**BRANO ESTRATTO**
La passione di Cristo dà un significato nuovo alla Pasqua.

Essa non rammenta soltanto l’evento di liberazione che coinvolse Israele nella sua schiavitù d’Egitto, evento rappresentato simbolicamente dal sacrificio dell’agnello (cfr. Es 12,1-14), ma anche un modo rivisitato di relazionarsi con agli altri, tenendo conto di misure alte, sovrabbondanti, in sintonia con quanto Gesù raccomanda ai discepoli: «Se la vostra giustizia non supererà (perisseúsē = sarà in eccedenza) quella degli scribi e dei farisei, non entrerete nel regno dei cieli» (Mt 5,20).

La Pasqua, alla luce della passione di Cristo, ci insegna, oltre a vivere l’evento straordinario della liberazione dalle nostre infermità spirituali, pensando a comportamenti da correggere e rivedere, a cogliere un modo differente di relazionarsi con gli altri: un nuovo stile di vita ispirato all’offerta di Gesù.

Quest’aspetto è quello che più caratterizza l’annuncio del Risorto. La vittoria sulla morte non riguarda soltanto la certezza che la vita umana è soggetta a un trapasso esistenziale, ma anche rivisitazione di un morire, quotidiano e reiterato, che fa della vita lo spazio traboccante del dono di sé stessi agli altri.
È la ragione perché Gesù, secondo la versione di Matteo, insiste sulla giustizia come misura che regola le nostre relazioni. Accostata all’azione del regno di Dio (cfr. Mt 6,33), essa lo inaugura tutte le volte in cui il rapporto con gli altri si sottopone all’eccedenza della gestualità.

**LE TUE ISTRUZIONI**
Ripeti per intero il brano sulla Pasqua qui sopra, senza cambiare nulla.

Contenuti archiviati:

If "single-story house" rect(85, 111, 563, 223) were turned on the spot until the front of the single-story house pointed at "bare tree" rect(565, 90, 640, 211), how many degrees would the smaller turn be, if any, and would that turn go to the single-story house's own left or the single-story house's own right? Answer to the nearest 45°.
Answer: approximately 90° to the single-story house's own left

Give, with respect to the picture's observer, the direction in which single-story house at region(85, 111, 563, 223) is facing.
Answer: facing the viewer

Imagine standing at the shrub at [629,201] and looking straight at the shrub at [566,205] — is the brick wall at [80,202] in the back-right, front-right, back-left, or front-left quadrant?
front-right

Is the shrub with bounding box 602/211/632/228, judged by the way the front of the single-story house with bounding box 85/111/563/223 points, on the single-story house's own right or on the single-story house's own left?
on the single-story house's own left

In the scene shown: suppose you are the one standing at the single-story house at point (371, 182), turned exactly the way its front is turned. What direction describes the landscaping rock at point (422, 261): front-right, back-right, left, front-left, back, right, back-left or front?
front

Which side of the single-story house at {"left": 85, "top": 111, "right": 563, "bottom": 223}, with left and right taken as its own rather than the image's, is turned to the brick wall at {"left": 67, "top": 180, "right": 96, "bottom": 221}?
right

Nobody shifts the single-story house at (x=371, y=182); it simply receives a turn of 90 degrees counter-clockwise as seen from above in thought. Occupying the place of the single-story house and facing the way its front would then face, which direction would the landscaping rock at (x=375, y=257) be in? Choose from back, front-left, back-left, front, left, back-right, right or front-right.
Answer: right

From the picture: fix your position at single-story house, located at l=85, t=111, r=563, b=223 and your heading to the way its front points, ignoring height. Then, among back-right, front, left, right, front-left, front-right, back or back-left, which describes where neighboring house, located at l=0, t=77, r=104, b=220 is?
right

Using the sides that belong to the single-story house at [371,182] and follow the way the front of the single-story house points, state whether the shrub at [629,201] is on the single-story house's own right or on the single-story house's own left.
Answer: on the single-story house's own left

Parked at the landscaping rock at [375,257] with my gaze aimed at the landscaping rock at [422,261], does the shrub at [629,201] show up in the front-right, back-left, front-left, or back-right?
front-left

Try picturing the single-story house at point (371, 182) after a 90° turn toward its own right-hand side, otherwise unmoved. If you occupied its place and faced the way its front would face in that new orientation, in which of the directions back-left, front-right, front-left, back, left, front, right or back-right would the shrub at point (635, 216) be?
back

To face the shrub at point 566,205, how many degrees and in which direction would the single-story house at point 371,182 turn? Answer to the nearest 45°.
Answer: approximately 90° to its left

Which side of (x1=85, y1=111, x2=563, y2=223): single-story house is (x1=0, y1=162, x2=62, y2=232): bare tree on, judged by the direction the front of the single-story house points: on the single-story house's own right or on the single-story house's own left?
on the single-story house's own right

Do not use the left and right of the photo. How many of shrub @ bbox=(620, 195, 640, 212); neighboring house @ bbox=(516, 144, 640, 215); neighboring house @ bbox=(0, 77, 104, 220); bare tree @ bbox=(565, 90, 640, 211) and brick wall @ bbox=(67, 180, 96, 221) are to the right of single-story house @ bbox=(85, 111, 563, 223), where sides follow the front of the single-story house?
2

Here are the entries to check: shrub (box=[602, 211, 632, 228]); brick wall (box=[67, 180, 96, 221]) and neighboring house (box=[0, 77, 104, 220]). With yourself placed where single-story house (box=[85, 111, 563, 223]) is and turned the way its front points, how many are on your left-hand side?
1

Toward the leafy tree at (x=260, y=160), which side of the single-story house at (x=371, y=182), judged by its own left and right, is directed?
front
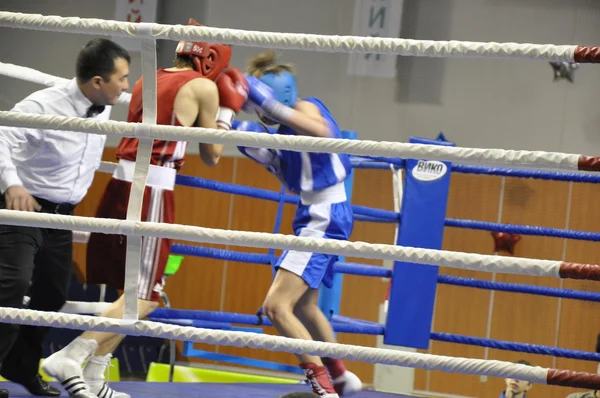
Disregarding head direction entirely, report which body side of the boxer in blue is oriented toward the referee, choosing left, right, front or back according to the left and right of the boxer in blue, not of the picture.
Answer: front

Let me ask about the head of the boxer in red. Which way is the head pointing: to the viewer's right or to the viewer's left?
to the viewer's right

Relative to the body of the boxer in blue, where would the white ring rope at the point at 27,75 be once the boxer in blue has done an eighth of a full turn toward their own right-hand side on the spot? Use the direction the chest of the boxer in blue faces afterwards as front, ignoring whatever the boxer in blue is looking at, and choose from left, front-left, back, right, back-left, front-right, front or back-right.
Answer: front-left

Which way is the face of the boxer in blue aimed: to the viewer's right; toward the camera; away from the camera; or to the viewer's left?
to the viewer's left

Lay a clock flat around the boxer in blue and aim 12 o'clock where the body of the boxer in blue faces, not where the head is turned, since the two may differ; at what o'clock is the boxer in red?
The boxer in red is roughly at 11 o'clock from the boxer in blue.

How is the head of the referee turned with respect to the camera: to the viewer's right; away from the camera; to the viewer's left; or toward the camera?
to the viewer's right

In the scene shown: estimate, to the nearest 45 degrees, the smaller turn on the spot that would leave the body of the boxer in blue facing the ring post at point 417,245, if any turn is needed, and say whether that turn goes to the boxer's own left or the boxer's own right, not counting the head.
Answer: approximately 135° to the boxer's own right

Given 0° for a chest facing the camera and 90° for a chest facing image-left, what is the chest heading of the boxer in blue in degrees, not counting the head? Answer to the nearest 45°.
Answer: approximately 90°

--

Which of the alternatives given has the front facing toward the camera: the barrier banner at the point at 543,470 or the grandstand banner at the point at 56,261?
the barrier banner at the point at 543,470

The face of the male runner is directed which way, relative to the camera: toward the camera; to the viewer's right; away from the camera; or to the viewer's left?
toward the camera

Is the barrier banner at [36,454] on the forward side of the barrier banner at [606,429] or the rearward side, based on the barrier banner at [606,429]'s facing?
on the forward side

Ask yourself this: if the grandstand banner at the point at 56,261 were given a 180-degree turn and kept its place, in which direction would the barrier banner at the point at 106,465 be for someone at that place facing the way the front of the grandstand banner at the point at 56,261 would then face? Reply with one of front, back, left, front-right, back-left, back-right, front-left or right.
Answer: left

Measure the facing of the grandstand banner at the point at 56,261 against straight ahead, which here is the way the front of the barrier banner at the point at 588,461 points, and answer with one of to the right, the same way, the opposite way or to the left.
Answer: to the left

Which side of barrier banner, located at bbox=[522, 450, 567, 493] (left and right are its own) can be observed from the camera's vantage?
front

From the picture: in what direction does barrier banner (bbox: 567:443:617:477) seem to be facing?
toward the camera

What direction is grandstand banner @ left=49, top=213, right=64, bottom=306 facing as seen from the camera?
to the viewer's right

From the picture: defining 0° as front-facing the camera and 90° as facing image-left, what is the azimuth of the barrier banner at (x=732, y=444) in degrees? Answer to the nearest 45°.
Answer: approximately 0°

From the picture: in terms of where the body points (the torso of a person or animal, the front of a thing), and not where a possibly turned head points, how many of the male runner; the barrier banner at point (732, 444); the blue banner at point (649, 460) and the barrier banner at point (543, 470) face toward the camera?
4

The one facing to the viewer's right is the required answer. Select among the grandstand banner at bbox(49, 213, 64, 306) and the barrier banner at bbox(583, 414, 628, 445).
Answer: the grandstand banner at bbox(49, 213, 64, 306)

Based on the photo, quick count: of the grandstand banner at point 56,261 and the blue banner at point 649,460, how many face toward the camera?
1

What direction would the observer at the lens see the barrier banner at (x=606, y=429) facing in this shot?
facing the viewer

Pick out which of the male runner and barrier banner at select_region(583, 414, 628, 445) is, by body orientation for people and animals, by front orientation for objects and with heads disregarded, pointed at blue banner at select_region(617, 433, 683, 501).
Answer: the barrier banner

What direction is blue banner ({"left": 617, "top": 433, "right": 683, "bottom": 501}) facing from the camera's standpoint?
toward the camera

**RISPOSTA QUI SOTTO**
La passione di Cristo dà un significato nuovo alla Pasqua.

Essa non rammenta soltanto l’evento di liberazione che coinvolse Israele nella sua schiavitù d’Egitto, evento rappresentato simbolicamente dal sacrificio dell’agnello (cfr. Es 12,1-14), ma anche un modo rivisitato di relazionarsi con agli altri, tenendo conto di misure alte, sovrabbondanti, in sintonia con quanto Gesù raccomanda ai discepoli: «Se la vostra giustizia non supererà (perisseúsē = sarà in eccedenza) quella degli scribi e dei farisei, non entrerete nel regno dei cieli» (Mt 5,20).

La Pasqua, alla luce della passione di Cristo, ci insegna, oltre a vivere l’evento straordinario della liberazione dalle nostre infermità spirituali, pensando a comportamenti da correggere e rivedere, a cogliere un modo differente di relazionarsi con gli altri: un nuovo stile di vita ispirato all’offerta di Gesù.

Quest’aspetto è quello che più caratterizza l’annuncio del Risorto. La vittoria sulla morte non riguarda soltanto la certezza che la vita umana è soggetta a un trapasso esistenziale, ma anche rivisitazione di un morire, quotidiano e reiterato, che fa della vita lo spazio traboccante del dono di sé stessi agli altri.
È la ragione perché Gesù, secondo la versione di Matteo, insiste sulla giustizia come misura che regola le nostre relazioni. Accostata all’azione del regno di Dio (cfr. Mt 6,33), essa lo inaugura tutte le volte in cui il rapporto con gli altri si sottopone all’eccedenza della gestualità.